* **REQUIRED ACTION**:
Copy each line of the material in which the word "from" appears.

* **THE INPUT**:
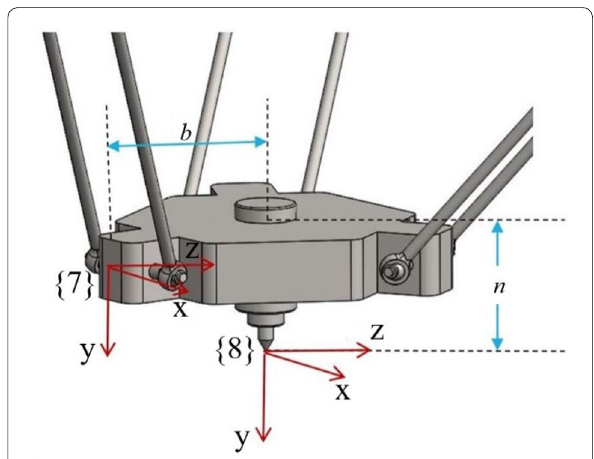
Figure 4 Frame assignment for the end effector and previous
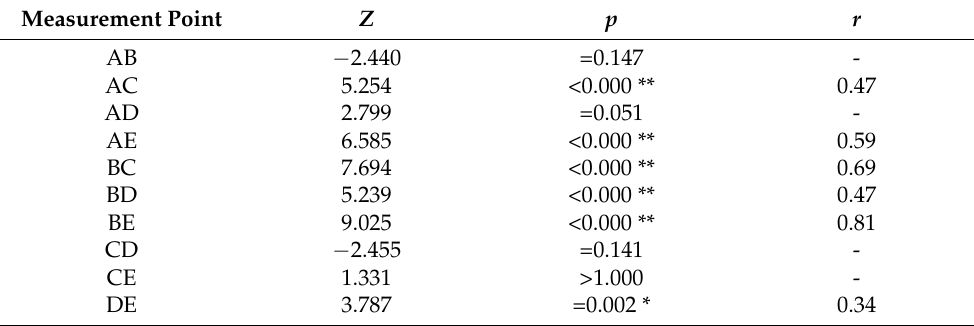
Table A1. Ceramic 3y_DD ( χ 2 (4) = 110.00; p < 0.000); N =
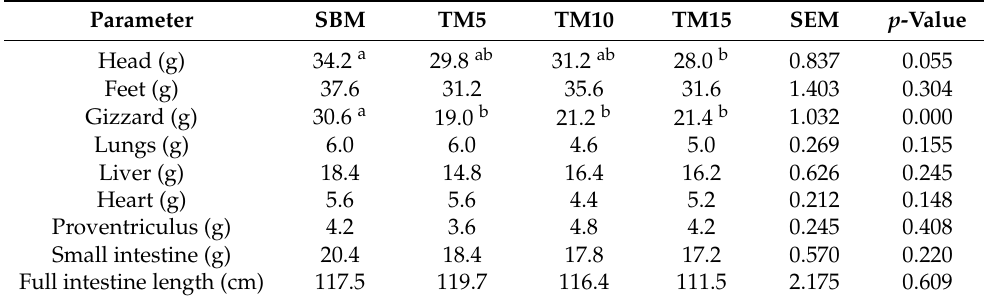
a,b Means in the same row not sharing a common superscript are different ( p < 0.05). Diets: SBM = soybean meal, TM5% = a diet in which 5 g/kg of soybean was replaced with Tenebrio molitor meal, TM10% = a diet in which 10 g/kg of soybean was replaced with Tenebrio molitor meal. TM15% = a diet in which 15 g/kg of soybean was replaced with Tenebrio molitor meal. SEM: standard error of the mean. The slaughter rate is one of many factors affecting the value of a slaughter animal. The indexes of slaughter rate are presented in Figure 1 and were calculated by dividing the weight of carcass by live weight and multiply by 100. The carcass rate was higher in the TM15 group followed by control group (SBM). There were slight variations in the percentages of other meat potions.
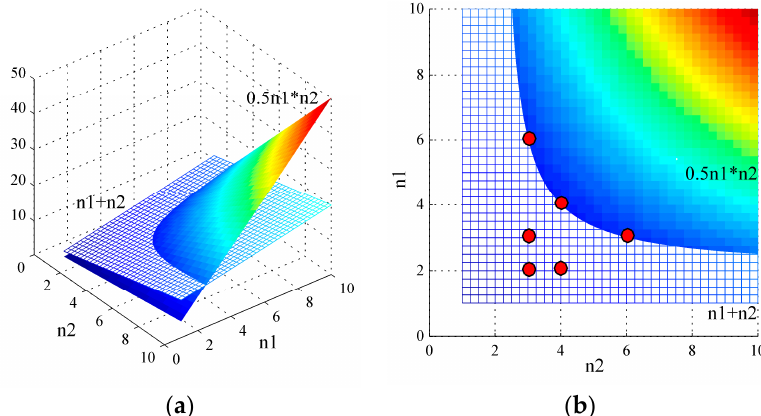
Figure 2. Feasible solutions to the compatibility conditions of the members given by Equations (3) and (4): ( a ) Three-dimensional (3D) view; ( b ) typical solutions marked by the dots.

* * *

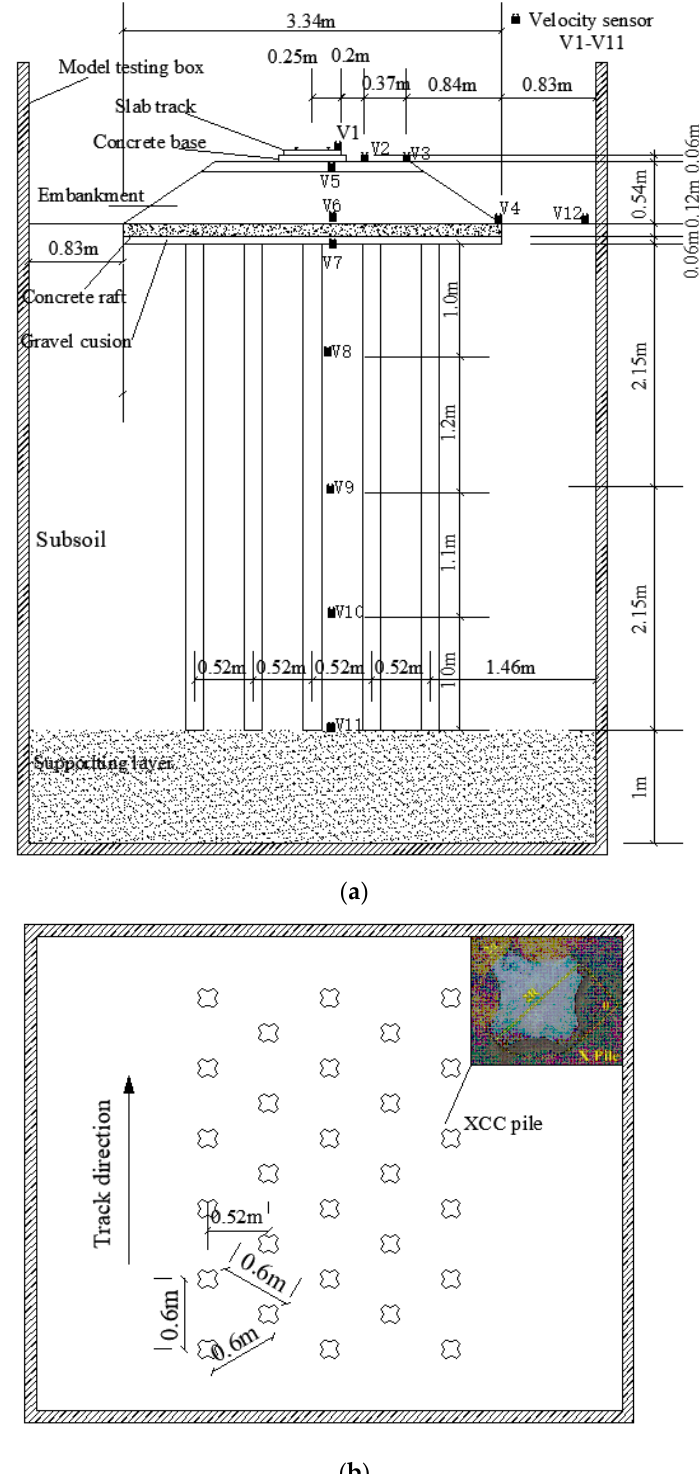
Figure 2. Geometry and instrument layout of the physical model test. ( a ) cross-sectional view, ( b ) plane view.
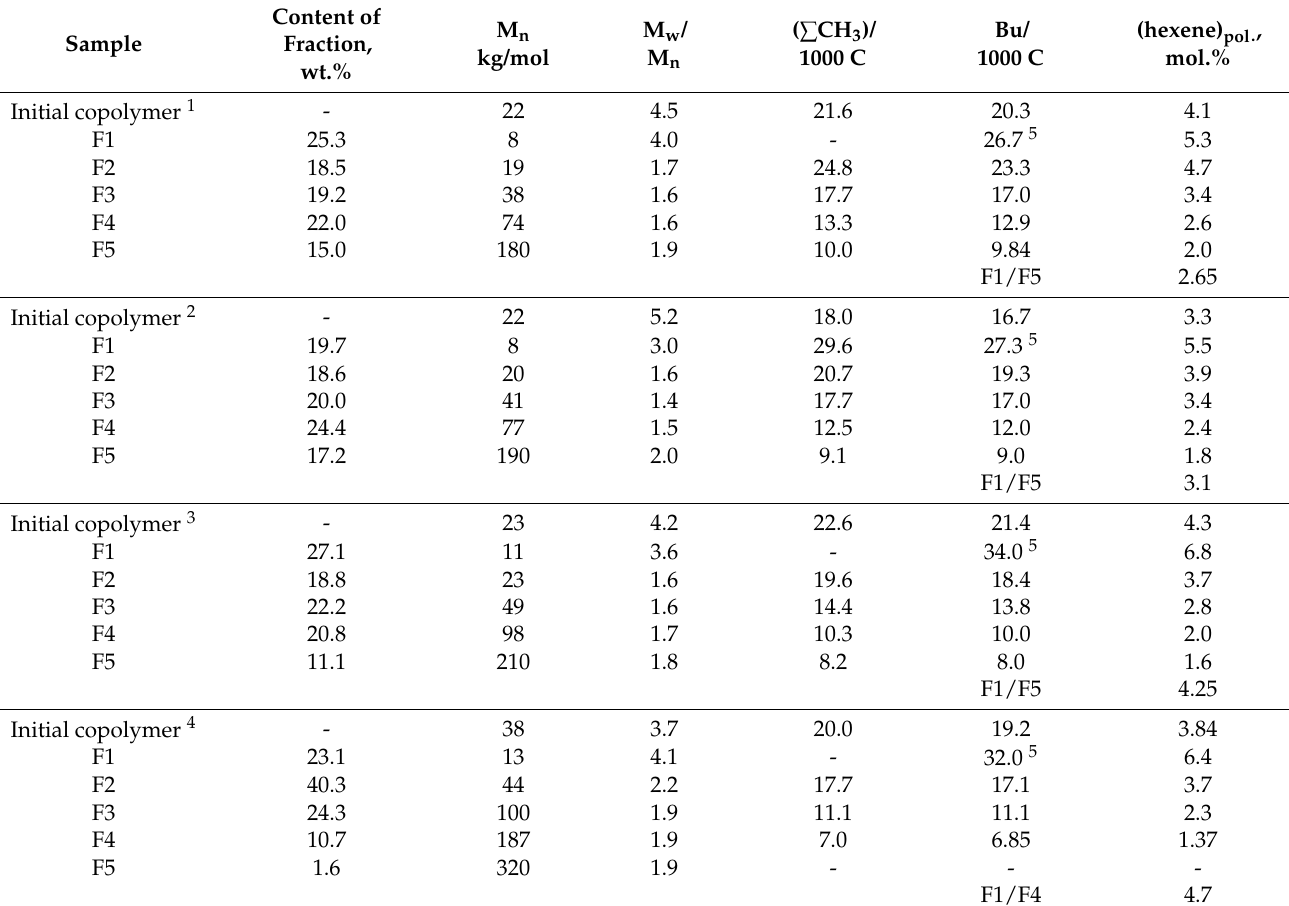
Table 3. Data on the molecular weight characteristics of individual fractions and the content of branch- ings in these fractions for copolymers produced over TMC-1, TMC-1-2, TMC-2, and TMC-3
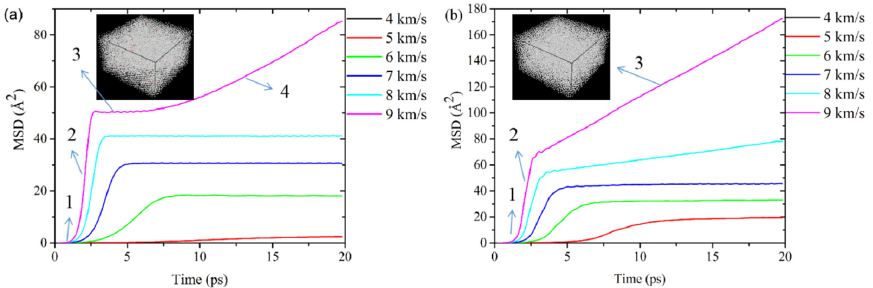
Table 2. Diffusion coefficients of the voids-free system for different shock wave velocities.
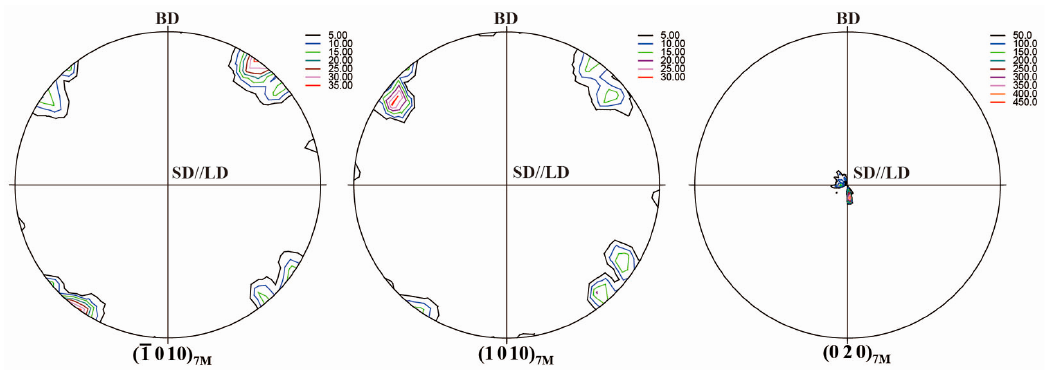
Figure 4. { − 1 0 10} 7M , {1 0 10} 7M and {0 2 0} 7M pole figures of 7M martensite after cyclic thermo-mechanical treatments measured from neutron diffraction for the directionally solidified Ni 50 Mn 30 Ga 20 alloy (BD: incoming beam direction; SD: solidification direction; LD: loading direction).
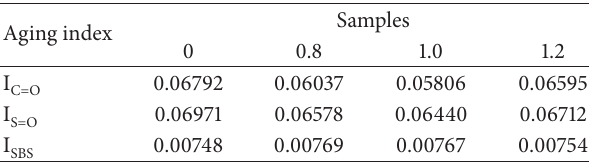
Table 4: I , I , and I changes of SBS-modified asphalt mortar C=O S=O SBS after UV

==

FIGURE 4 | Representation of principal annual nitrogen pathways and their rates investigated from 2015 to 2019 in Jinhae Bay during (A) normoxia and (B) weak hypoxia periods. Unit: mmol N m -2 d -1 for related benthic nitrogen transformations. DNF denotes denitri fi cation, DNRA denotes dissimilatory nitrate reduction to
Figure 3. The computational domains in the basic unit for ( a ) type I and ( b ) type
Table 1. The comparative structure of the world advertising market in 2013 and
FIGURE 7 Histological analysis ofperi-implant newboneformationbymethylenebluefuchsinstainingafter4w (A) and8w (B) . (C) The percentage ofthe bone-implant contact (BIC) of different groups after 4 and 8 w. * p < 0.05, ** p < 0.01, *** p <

* **RESPONSE AREA**:
Figure 4. { − 1 0 10} 7M , {1 0 10} 7M and {0 2 0} 7M pole figures of 7M martensite after cyclic thermo-mechanical treatments measured from neutron diffraction for the directionally solidified Ni 50 Mn 30 Ga 20 alloy (BD: incoming beam direction; SD: solidification direction; LD: loading direction).
FIGURE 4 | Representation of principal annual nitrogen pathways and their rates investigated from 2015 to 2019 in Jinhae Bay during (A) normoxia and (B) weak hypoxia periods. Unit: mmol N m -2 d -1 for related benthic nitrogen transformations. DNF denotes denitri fi cation, DNRA denotes dissimilatory nitrate reduction to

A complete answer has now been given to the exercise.